The same data is available over REST:

curl -fsS -H "Authorization: Bearer $JWT" \
"$HELMDECK_URL/api/v1/providers/stats?since=24h" | jq .

Returns one row per (provider, model) with success/fail counts and latency rollups. Useful for ops dashboards or external monitoring.

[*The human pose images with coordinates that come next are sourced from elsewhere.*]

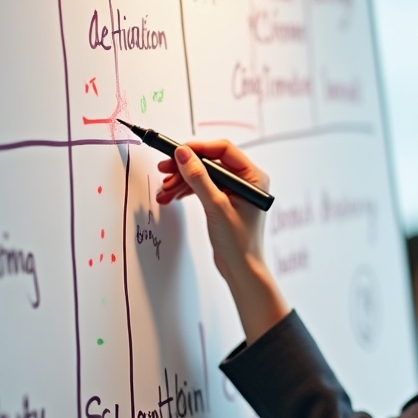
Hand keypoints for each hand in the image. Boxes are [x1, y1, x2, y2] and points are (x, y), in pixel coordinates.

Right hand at [157, 140, 288, 342]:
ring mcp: (234, 191)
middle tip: (163, 171)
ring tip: (164, 192)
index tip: (176, 152)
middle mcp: (246, 181)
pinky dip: (186, 191)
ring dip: (182, 181)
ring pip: (203, 175)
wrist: (240, 269)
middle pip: (211, 162)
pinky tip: (171, 197)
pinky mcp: (224, 201)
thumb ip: (198, 178)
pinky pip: (203, 188)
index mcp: (253, 177)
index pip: (224, 150)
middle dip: (185, 167)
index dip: (198, 148)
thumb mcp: (215, 206)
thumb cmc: (237, 242)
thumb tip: (183, 154)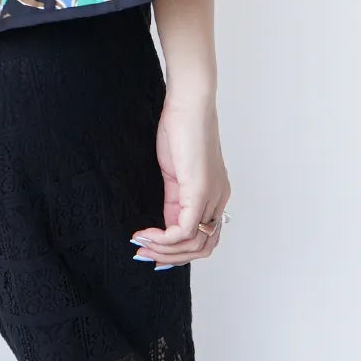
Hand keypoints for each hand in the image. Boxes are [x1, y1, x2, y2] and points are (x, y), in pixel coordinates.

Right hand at [130, 91, 230, 267]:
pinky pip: (185, 231)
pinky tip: (145, 234)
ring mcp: (211, 197)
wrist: (188, 103)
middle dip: (170, 257)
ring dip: (165, 252)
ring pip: (194, 245)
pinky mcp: (199, 191)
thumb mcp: (176, 170)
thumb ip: (175, 197)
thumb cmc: (181, 127)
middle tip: (143, 253)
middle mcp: (218, 200)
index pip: (202, 237)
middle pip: (202, 248)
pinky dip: (164, 239)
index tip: (149, 248)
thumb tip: (166, 223)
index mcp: (214, 194)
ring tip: (141, 245)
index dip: (177, 250)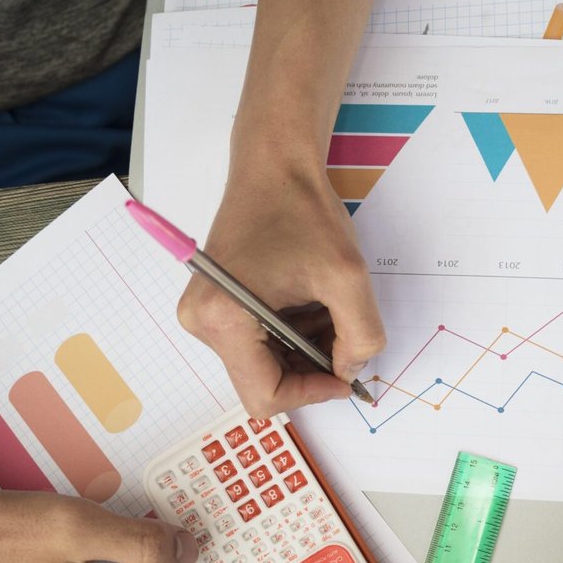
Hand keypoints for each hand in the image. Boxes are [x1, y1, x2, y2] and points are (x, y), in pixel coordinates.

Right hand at [178, 162, 386, 416]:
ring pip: (263, 364)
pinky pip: (256, 343)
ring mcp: (204, 315)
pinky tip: (307, 302)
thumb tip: (350, 372)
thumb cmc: (302, 211)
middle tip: (341, 336)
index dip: (311, 393)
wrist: (274, 166)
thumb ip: (360, 337)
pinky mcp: (214, 306)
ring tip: (324, 307)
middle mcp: (202, 324)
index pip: (265, 395)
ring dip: (302, 349)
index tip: (343, 375)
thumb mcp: (347, 277)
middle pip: (262, 382)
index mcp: (224, 320)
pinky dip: (290, 334)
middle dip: (309, 368)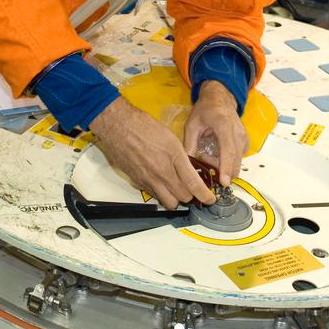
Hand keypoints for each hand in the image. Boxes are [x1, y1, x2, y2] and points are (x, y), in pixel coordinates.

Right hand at [90, 97, 216, 208]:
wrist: (118, 125)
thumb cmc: (143, 126)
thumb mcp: (170, 138)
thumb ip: (181, 157)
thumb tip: (190, 170)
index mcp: (173, 157)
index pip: (193, 184)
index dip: (204, 195)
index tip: (210, 199)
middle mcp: (161, 171)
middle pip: (183, 198)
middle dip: (190, 197)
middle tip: (192, 191)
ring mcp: (148, 179)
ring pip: (168, 202)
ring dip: (175, 198)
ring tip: (176, 190)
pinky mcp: (137, 181)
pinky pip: (154, 195)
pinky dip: (160, 193)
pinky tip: (160, 182)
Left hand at [183, 81, 248, 182]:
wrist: (220, 99)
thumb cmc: (205, 110)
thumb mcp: (192, 124)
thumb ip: (189, 143)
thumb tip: (186, 164)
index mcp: (224, 126)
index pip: (228, 151)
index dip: (226, 168)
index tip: (224, 183)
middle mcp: (238, 133)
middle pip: (235, 161)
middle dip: (222, 170)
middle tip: (205, 161)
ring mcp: (244, 138)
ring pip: (237, 162)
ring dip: (223, 165)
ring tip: (208, 152)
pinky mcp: (246, 143)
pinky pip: (238, 159)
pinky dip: (228, 161)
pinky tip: (216, 152)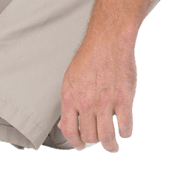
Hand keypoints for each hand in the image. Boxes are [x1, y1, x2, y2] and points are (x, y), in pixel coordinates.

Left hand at [58, 34, 137, 152]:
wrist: (107, 43)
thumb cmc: (89, 60)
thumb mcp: (70, 80)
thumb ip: (70, 102)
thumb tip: (65, 124)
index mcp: (70, 97)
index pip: (69, 130)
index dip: (75, 142)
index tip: (81, 146)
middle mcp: (86, 102)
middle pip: (89, 136)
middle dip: (94, 142)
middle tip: (99, 142)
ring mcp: (105, 103)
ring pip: (107, 137)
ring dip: (111, 146)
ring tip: (113, 146)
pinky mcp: (124, 100)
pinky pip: (125, 127)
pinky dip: (125, 133)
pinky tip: (124, 131)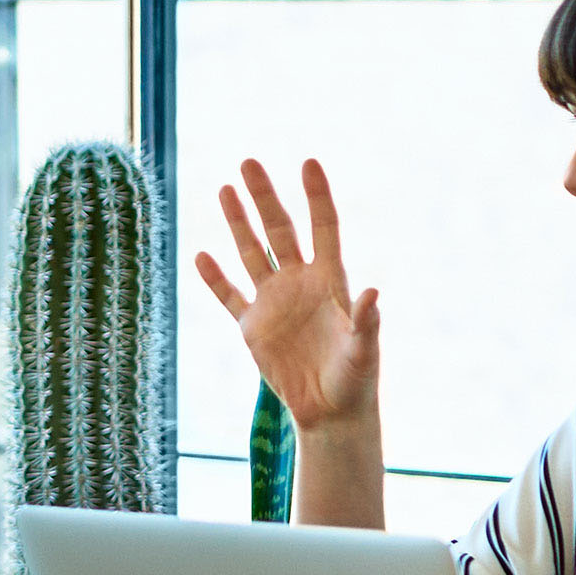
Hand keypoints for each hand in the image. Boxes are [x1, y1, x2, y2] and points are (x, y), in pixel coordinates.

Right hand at [193, 158, 382, 430]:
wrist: (330, 411)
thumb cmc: (355, 380)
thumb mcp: (364, 352)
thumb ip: (367, 322)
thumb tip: (374, 292)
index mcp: (331, 281)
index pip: (324, 227)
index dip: (317, 196)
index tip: (308, 163)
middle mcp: (300, 283)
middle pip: (280, 230)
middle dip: (264, 196)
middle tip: (248, 163)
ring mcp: (274, 302)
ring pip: (252, 253)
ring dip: (238, 223)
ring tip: (225, 189)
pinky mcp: (253, 327)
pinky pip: (230, 297)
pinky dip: (215, 279)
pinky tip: (201, 256)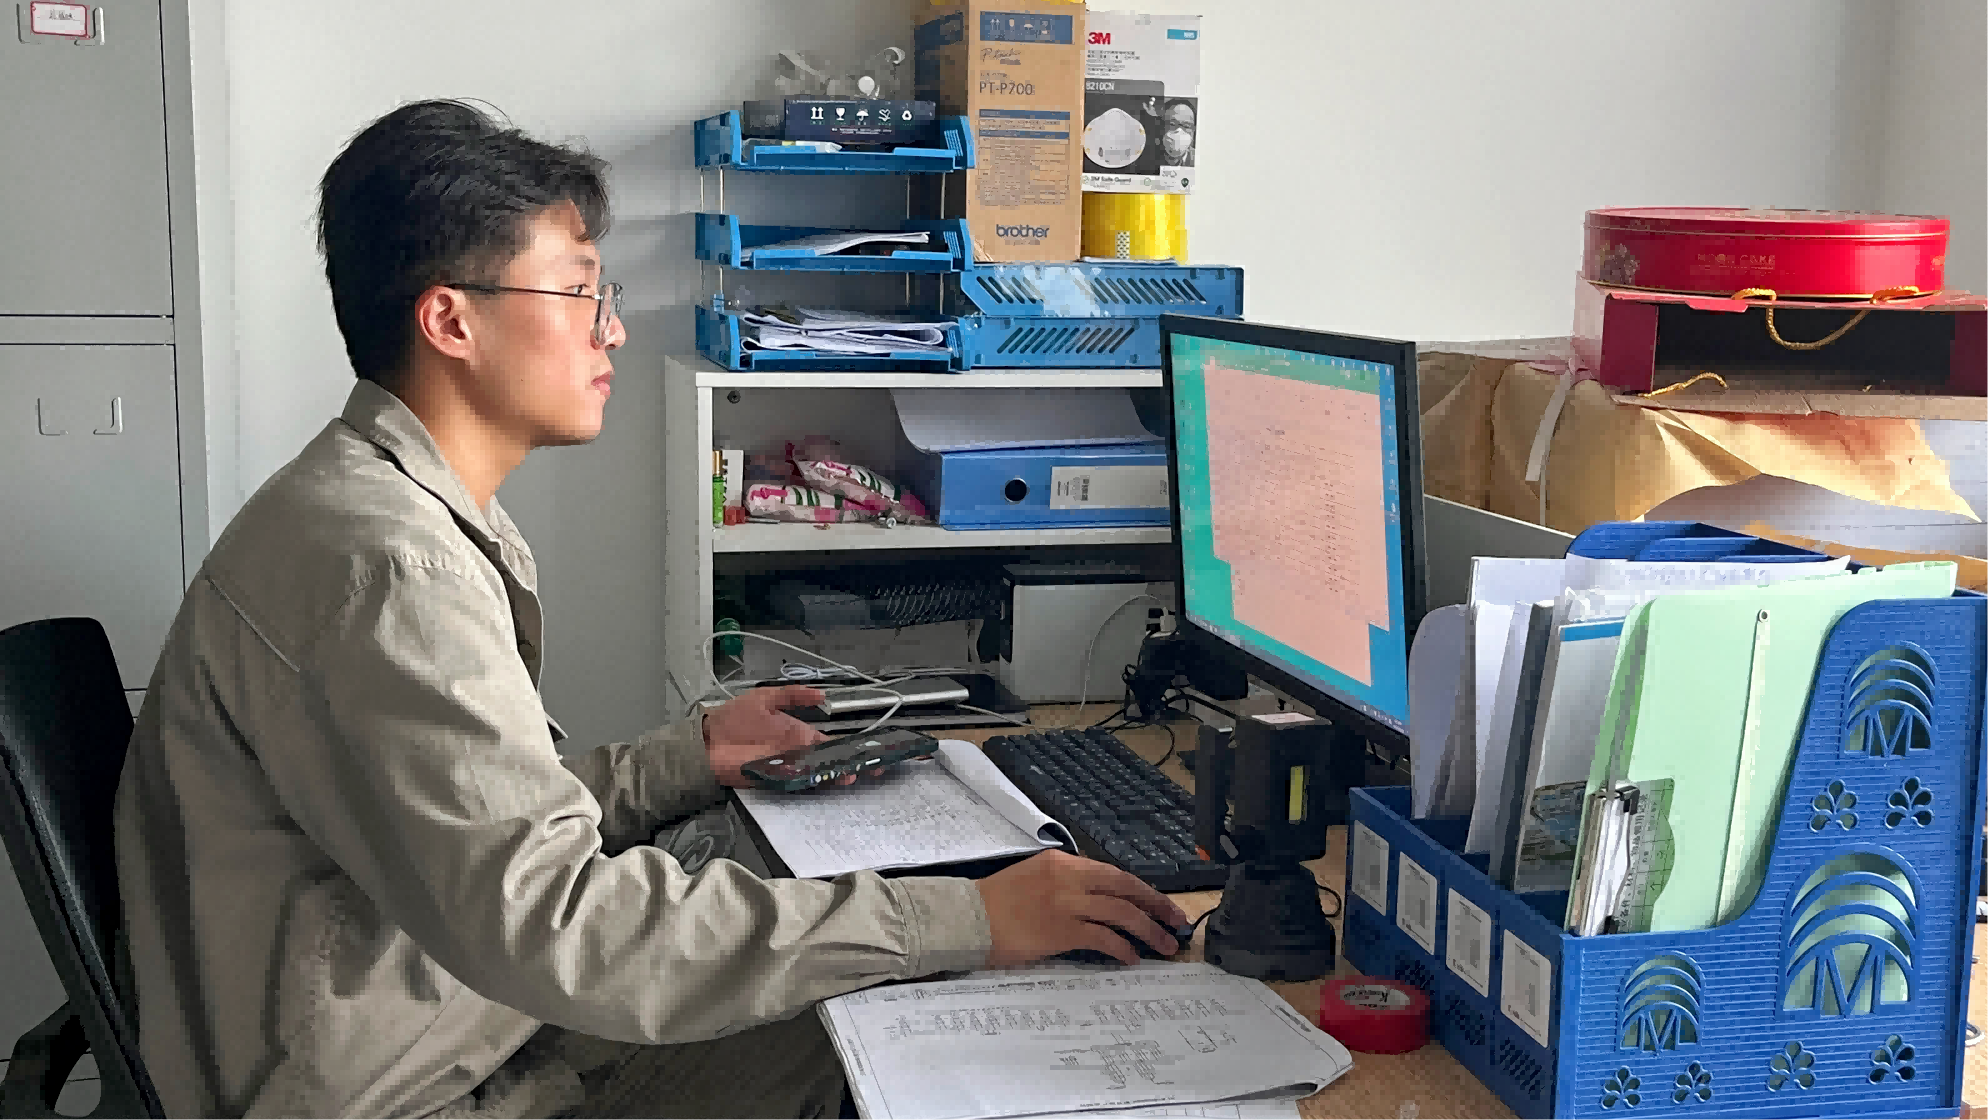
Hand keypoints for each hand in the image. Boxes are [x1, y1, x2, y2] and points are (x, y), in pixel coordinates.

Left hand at [702, 685, 888, 789]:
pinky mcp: (774, 780)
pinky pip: (797, 782)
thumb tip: (821, 694)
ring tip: (850, 774)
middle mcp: (797, 752)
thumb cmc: (733, 719)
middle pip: (829, 761)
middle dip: (850, 765)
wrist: (707, 740)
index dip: (850, 747)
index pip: (830, 742)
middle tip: (868, 768)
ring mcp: (787, 767)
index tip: (868, 750)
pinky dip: (811, 782)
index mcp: (799, 733)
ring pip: (817, 773)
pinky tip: (825, 779)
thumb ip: (793, 696)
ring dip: (834, 775)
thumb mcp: (765, 698)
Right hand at [975, 850, 1189, 967]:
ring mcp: (1067, 903)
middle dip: (1156, 905)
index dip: (1143, 889)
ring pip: (1122, 913)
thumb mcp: (1033, 878)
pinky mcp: (1061, 930)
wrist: (967, 919)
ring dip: (1148, 930)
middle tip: (1177, 921)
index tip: (1160, 903)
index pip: (1113, 873)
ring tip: (1165, 945)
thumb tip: (1097, 902)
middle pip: (1126, 888)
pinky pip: (1103, 937)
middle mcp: (1068, 877)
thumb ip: (1066, 884)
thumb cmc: (995, 904)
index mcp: (1062, 862)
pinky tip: (1131, 956)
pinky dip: (1122, 947)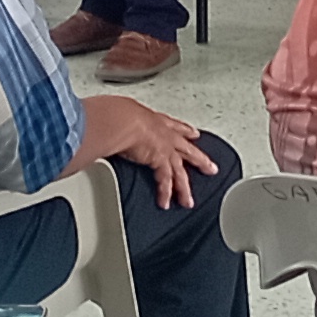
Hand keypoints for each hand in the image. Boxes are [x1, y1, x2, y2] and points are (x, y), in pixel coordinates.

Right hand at [99, 97, 218, 207]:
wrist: (120, 119)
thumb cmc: (117, 113)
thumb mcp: (122, 114)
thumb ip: (120, 123)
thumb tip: (106, 124)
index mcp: (155, 120)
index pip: (174, 126)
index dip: (185, 131)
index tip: (194, 134)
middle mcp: (164, 133)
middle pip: (187, 149)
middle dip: (200, 159)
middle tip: (209, 167)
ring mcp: (165, 148)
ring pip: (180, 170)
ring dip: (184, 187)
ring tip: (188, 200)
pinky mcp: (161, 161)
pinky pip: (166, 180)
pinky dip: (165, 193)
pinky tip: (165, 202)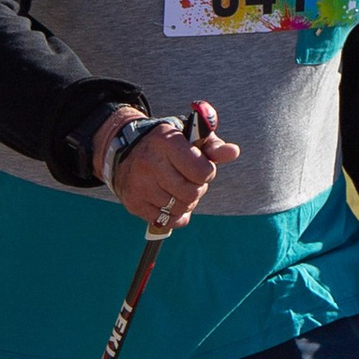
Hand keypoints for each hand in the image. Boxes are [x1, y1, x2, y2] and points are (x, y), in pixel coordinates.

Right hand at [91, 104, 240, 232]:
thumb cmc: (166, 145)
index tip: (201, 168)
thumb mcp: (189, 138)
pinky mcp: (134, 203)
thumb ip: (213, 146)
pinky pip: (166, 221)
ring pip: (180, 209)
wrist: (125, 151)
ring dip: (185, 203)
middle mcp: (150, 163)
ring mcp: (140, 185)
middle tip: (190, 180)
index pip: (201, 171)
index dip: (207, 172)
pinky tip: (170, 202)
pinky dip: (174, 216)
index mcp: (166, 142)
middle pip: (191, 193)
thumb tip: (233, 152)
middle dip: (197, 189)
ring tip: (178, 189)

For raw access (custom queries, exports for compliance), drop to SQLite:

docker compose -f deploy/compose/compose.yaml exec control-plane \
sqlite3 /var/lib/helmdeck/helmdeck.db \
"SELECT provider, model, COUNT(*) AS n,
SUM(CASE WHEN status='success' THEN 1 ELSE 0 END) AS ok,
AVG(latency_ms) AS avg_ms
FROM provider_calls
WHERE ts >= datetime('now','-1 day')
GROUP BY provider, model
ORDER BY n DESC;"

Helmdeck-as-LLM-gateway for your agents

Three integration patterns:

  • Hermes Agent — point Hermes' base_url at http://localhost:3000/v1. Helmdeck observes every chat completion + every MCP tool call. See Hermes integration.
  • Custom OpenAI-SDK code — set OPENAI_BASE_URL=http://localhost:3000/v1 and OPENAI_API_KEY=<helmdeck JWT>. Works with any OpenAI Python/Node SDK.
  • Claude Code / Claude Desktop / OpenClaw / Gemini CLI — these clients hard-wire to their respective upstreams (Anthropic, Google) and don't expose an OpenAI-compatible base-URL escape hatch. Helmdeck only sees their MCP tool calls, not their chat completions.

Common pitfalls

  • Wrong key shape — pasting a Gemini key into an OpenAI registration silently registers it; the failure surfaces only when a chat call returns 401 from the upstream. Use POST /api/v1/providers/keys/{id}/test after registering to verify.
  • Model ID typoclaude-haiku-4 vs claude-haiku-4.5 is a 400 from the upstream, not a 404 from helmdeck. Helmdeck doesn't validate model IDs against the upstream catalog (some providers add models faster than we could whitelist them).
  • Provider key for an unregistered providerPOST /api/v1/providers/keys with provider: "groq" on a build that doesn't include the Groq adapter returns 400. Confirm the adapter is in the build with GET /v1/models (Groq models will appear if the adapter is present).
  • Forgot HELMDECK_KEYSTORE_KEY — auto-generated keys appear in dev mode but a fresh one is generated on every restart, so registered keys become unrecoverable across restarts. Set HELMDECK_KEYSTORE_KEY explicitly for any sustained install.

Known limitations

  • Fallback rules are not REST-configurable — JSON config + restart only. REST CRUD for fallback chains is on the v1.x roadmap.
  • No multi-key load balancing — registering two keys for the same provider (label "primary" + "secondary") doesn't load-balance. The first match wins; the second is reserve.
  • No quota / rate-limit awareness inside helmdeck — the gateway forwards verbatim and only fails over on the upstream's response. Helmdeck doesn't pre-emptively throttle to stay under a quota.
  • Master-key rotation requires manual re-registration — rotating HELMDECK_KEYSTORE_KEY invalidates all stored keys. Rotation tooling is part of the same track as #110 (vault key rotation), but for the keystore.